- Available records
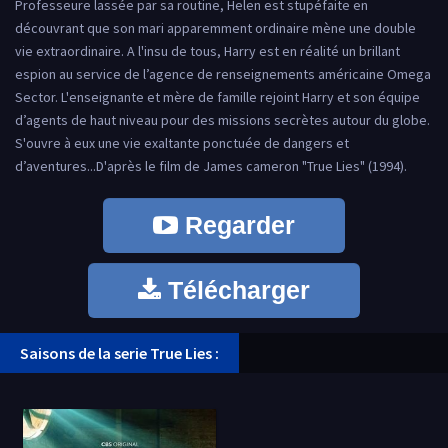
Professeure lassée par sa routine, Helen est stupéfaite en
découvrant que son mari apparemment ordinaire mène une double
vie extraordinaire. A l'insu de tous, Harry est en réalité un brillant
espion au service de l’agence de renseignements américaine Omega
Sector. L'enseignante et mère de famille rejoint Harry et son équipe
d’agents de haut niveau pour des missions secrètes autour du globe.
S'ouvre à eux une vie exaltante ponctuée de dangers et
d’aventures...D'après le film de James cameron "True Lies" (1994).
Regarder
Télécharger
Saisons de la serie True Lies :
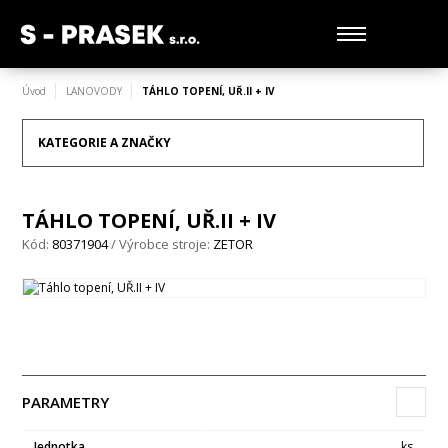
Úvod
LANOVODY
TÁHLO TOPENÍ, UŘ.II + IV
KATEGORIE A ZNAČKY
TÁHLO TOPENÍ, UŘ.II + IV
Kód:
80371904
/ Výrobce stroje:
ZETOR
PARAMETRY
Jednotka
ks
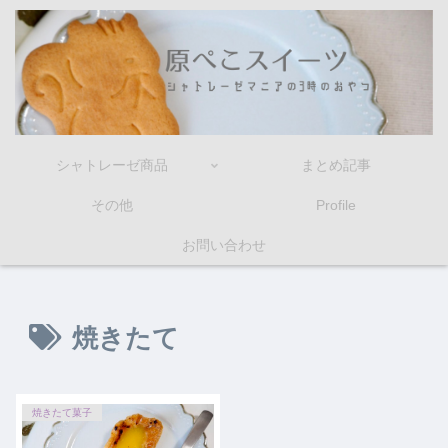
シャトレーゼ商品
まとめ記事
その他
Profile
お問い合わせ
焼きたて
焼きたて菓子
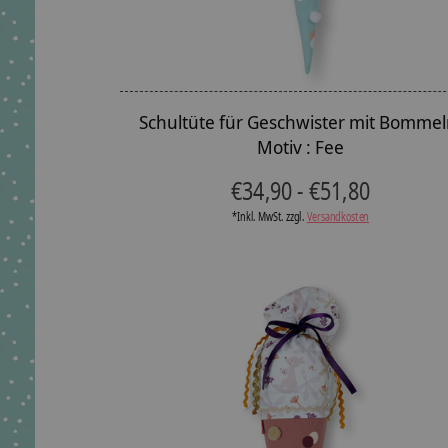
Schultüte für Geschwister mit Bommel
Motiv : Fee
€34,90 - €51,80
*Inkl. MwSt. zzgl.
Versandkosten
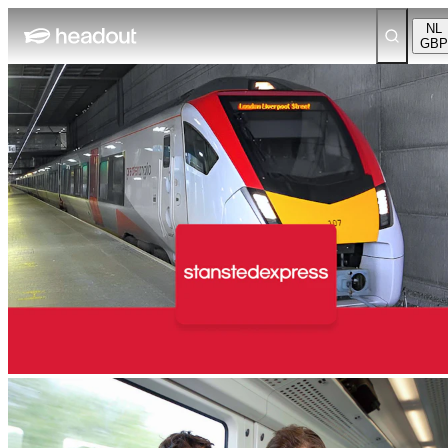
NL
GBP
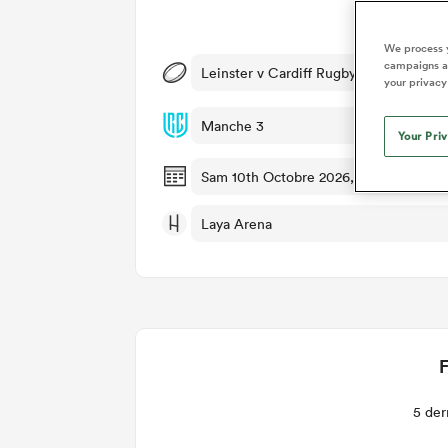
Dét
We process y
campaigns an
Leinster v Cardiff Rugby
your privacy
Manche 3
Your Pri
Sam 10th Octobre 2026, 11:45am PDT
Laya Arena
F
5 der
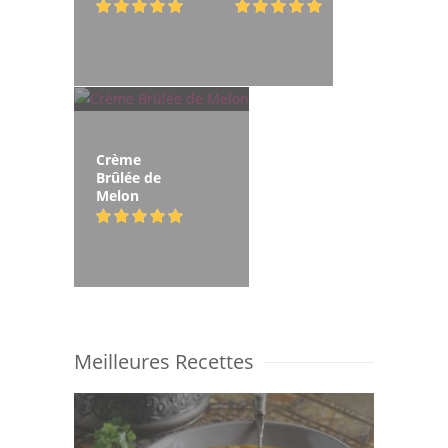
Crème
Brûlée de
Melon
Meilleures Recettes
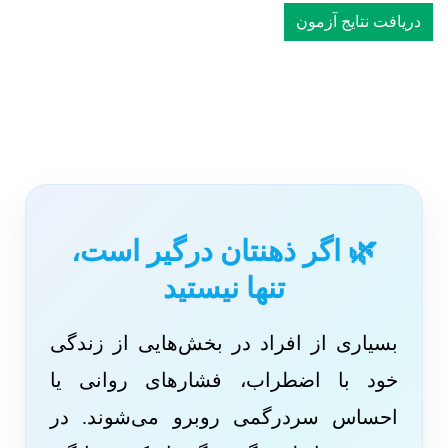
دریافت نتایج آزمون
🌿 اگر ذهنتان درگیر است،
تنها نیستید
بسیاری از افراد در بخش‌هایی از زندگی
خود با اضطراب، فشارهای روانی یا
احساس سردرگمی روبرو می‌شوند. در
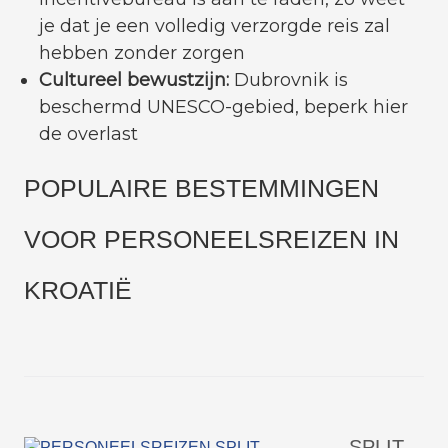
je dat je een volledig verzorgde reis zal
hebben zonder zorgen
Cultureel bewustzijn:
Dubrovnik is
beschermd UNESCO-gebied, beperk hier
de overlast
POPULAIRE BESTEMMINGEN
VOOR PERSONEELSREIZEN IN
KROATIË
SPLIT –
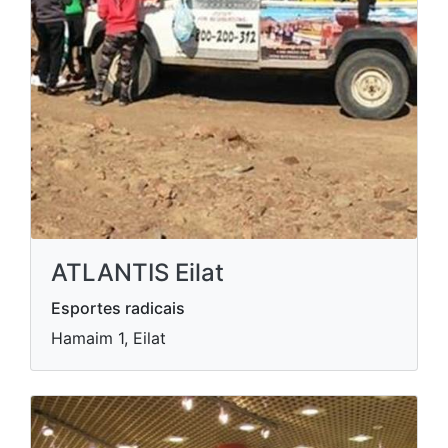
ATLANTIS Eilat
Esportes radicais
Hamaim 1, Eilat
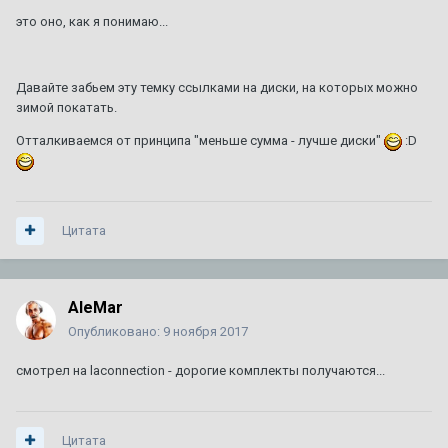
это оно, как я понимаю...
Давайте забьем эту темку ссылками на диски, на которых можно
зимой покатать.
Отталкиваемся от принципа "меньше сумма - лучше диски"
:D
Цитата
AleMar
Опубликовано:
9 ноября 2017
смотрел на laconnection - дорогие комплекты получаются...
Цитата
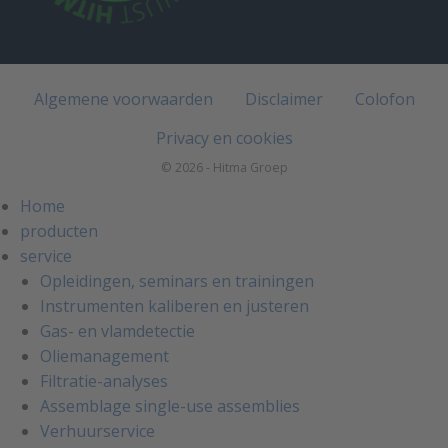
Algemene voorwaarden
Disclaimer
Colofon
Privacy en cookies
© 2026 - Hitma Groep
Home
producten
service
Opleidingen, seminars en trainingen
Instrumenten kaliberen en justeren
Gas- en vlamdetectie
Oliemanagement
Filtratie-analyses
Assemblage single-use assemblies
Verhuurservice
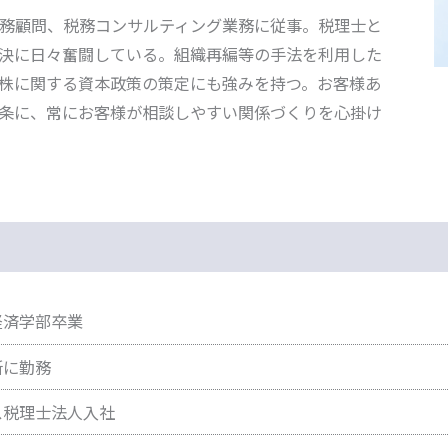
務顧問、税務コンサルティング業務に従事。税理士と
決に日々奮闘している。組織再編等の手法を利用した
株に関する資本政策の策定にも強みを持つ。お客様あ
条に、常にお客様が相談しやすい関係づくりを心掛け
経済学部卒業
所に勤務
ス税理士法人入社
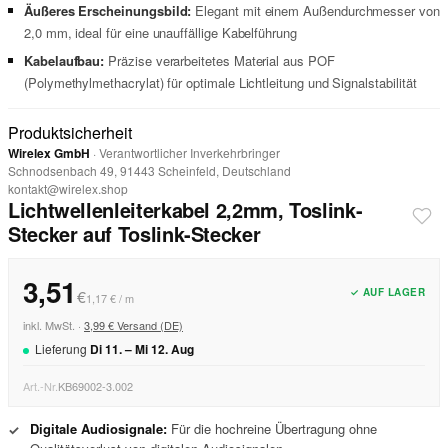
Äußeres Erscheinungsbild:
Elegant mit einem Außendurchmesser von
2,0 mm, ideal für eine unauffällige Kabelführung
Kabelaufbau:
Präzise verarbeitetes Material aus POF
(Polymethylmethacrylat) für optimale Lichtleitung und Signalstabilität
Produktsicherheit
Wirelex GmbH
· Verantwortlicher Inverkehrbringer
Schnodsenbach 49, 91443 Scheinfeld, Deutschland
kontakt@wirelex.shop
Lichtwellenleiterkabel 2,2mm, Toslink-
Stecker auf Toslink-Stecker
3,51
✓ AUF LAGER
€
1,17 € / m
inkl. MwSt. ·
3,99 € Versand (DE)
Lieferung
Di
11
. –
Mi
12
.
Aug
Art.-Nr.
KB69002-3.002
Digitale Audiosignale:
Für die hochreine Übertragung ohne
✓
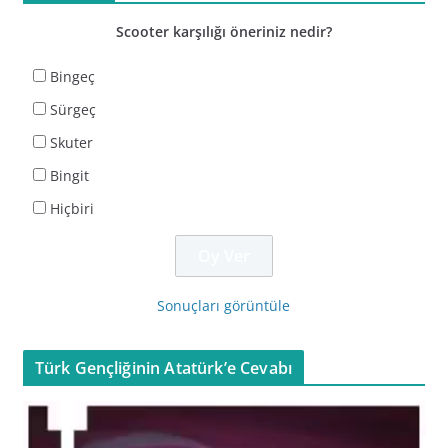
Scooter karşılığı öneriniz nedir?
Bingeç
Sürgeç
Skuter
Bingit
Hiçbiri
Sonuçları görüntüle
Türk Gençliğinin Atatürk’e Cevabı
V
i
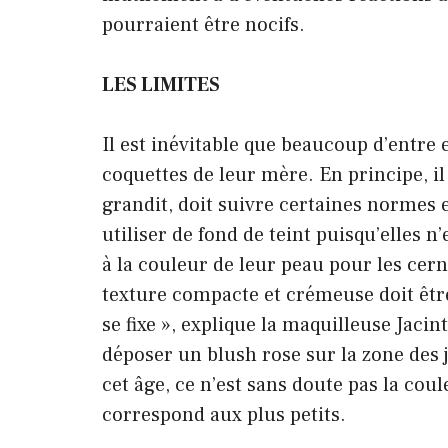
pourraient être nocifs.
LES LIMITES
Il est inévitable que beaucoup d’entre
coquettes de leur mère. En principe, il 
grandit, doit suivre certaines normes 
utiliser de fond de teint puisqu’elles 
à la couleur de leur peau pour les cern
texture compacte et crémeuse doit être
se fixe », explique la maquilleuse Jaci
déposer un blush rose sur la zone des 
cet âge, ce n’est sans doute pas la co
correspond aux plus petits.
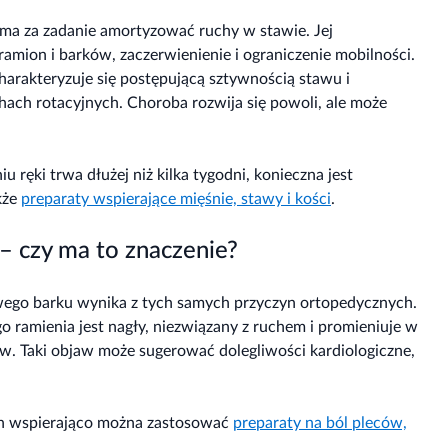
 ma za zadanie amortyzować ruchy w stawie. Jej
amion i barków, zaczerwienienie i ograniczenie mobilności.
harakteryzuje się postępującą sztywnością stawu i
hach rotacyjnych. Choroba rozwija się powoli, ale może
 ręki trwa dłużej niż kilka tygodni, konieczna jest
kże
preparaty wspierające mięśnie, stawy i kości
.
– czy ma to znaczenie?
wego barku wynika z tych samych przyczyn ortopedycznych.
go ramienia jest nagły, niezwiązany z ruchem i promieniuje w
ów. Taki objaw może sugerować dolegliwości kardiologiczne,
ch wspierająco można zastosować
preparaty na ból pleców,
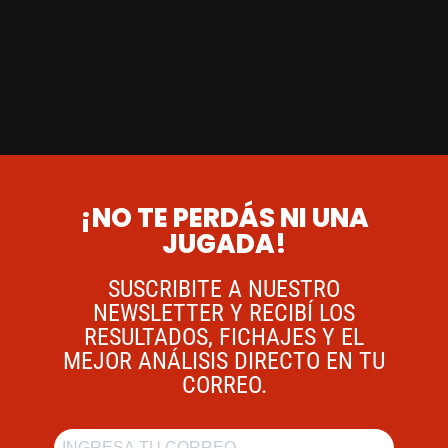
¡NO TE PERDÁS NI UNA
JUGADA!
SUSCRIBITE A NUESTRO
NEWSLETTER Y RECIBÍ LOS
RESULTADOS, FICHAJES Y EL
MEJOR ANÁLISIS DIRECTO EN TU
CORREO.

- Instructions to follow
The whole listing is to be written out exactly; the pictures stay out of the copy.

- Exercise response
Professeure lassée par sa routine, Helen est stupéfaite en
découvrant que son mari apparemment ordinaire mène une double
vie extraordinaire. A l'insu de tous, Harry est en réalité un brillant
espion au service de l’agence de renseignements américaine Omega
Sector. L'enseignante et mère de famille rejoint Harry et son équipe
d’agents de haut niveau pour des missions secrètes autour du globe.
S'ouvre à eux une vie exaltante ponctuée de dangers et
d’aventures...D'après le film de James cameron "True Lies" (1994).
Regarder
Télécharger
Saisons de la serie True Lies :
Úvod
LANOVODY
TÁHLO TOPENÍ, UŘ.II + IV
KATEGORIE A ZNAČKY
TÁHLO TOPENÍ, UŘ.II + IV
Kód:
80371904
/ Výrobce stroje:
ZETOR
PARAMETRY
Jednotka
ks
シャトレーゼ商品
まとめ記事
その他
Profile
お問い合わせ
焼きたて
焼きたて菓子
Schultüte für Geschwister mit Bommel
Motiv : Fee
€34,90 - €51,80
*Inkl. MwSt. zzgl.
Versandkosten
NL
GBP
Dét
We process y
campaigns an
Leinster v Cardiff Rugby
your privacy
Manche 3
Your Pri
Sam 10th Octobre 2026, 11:45am PDT
Laya Arena
F
5 der
Crème
Brûlée de
Melon
Meilleures Recettes
دریافت نتایج آزمون
🌿 اگر ذهنتان درگیر است،
تنها نیستید
بسیاری از افراد در بخش‌هایی از زندگی
خود با اضطراب، فشارهای روانی یا
احساس سردرگمی روبرو می‌شوند. در
je dat je een volledig verzorgde reis zal
hebben zonder zorgen
Cultureel bewustzijn:
Dubrovnik is
beschermd UNESCO-gebied, beperk hier
de overlast
POPULAIRE BESTEMMINGEN
VOOR PERSONEELSREIZEN IN
KROATIË
SPLIT –
ATLANTIS Eilat
Esportes radicais
Hamaim 1, Eilat
это оно, как я понимаю...
Давайте забьем эту темку ссылками на диски, на которых можно
зимой покатать.
Отталкиваемся от принципа "меньше сумма - лучше диски"
:D
Цитата
AleMar
Опубликовано:
9 ноября 2017
смотрел на laconnection - дорогие комплекты получаются...
Цитата
Algemene voorwaarden
Disclaimer
Colofon
Privacy en cookies
© 2026 - Hitma Groep
Home
producten
service
Opleidingen, seminars en trainingen
Instrumenten kaliberen en justeren
Gas- en vlamdetectie
Oliemanagement
Filtratie-analyses
Assemblage single-use assemblies
Verhuurservice
務顧問、税務コンサルティング業務に従事。税理士と
決に日々奮闘している。組織再編等の手法を利用した
株に関する資本政策の策定にも強みを持つ。お客様あ
条に、常にお客様が相談しやすい関係づくりを心掛け
経済学部卒業
所に勤務
ス税理士法人入社
Äußeres Erscheinungsbild:
Elegant mit einem Außendurchmesser von
2,0 mm, ideal für eine unauffällige Kabelführung
Kabelaufbau:
Präzise verarbeitetes Material aus POF
(Polymethylmethacrylat) für optimale Lichtleitung und Signalstabilität
Produktsicherheit
Wirelex GmbH
· Verantwortlicher Inverkehrbringer
Schnodsenbach 49, 91443 Scheinfeld, Deutschland
kontakt@wirelex.shop
Lichtwellenleiterkabel 2,2mm, Toslink-
Stecker auf Toslink-Stecker
3,51
✓ AUF LAGER
€
1,17 € / m
inkl. MwSt. ·
3,99 € Versand (DE)
Lieferung
Di
11
. –
Mi
12
.
Aug
Art.-Nr.
KB69002-3.002
Digitale Audiosignale:
Für die hochreine Übertragung ohne
✓
Scooter karşılığı öneriniz nedir?
Bingeç
Sürgeç
Skuter
Bingit
Hiçbiri
Sonuçları görüntüle
Türk Gençliğinin Atatürk’e Cevabı
V
i
pourraient être nocifs.
LES LIMITES
Il est inévitable que beaucoup d’entre
coquettes de leur mère. En principe, il 
grandit, doit suivre certaines normes 
utiliser de fond de teint puisqu’elles 
à la couleur de leur peau pour les cern
texture compacte et crémeuse doit être
se fixe », explique la maquilleuse Jaci
déposer un blush rose sur la zone des 
cet âge, ce n’est sans doute pas la co
correspond aux plus petits.
 ma za zadanie amortyzować ruchy w stawie. Jej
amion i barków, zaczerwienienie i ograniczenie mobilności.
harakteryzuje się postępującą sztywnością stawu i
hach rotacyjnych. Choroba rozwija się powoli, ale może
 ręki trwa dłużej niż kilka tygodni, konieczna jest
kże
preparaty wspierające mięśnie, stawy i kości
.
– czy ma to znaczenie?
wego barku wynika z tych samych przyczyn ortopedycznych.
go ramienia jest nagły, niezwiązany z ruchem i promieniuje w
ów. Taki objaw może sugerować dolegliwości kardiologiczne,
ch wspierająco można zastosować
preparaty na ból pleców,
¡NO TE PERDÁS NI UNA
JUGADA!
SUSCRIBITE A NUESTRO
NEWSLETTER Y RECIBÍ LOS
RESULTADOS, FICHAJES Y EL
MEJOR ANÁLISIS DIRECTO EN TU
CORREO.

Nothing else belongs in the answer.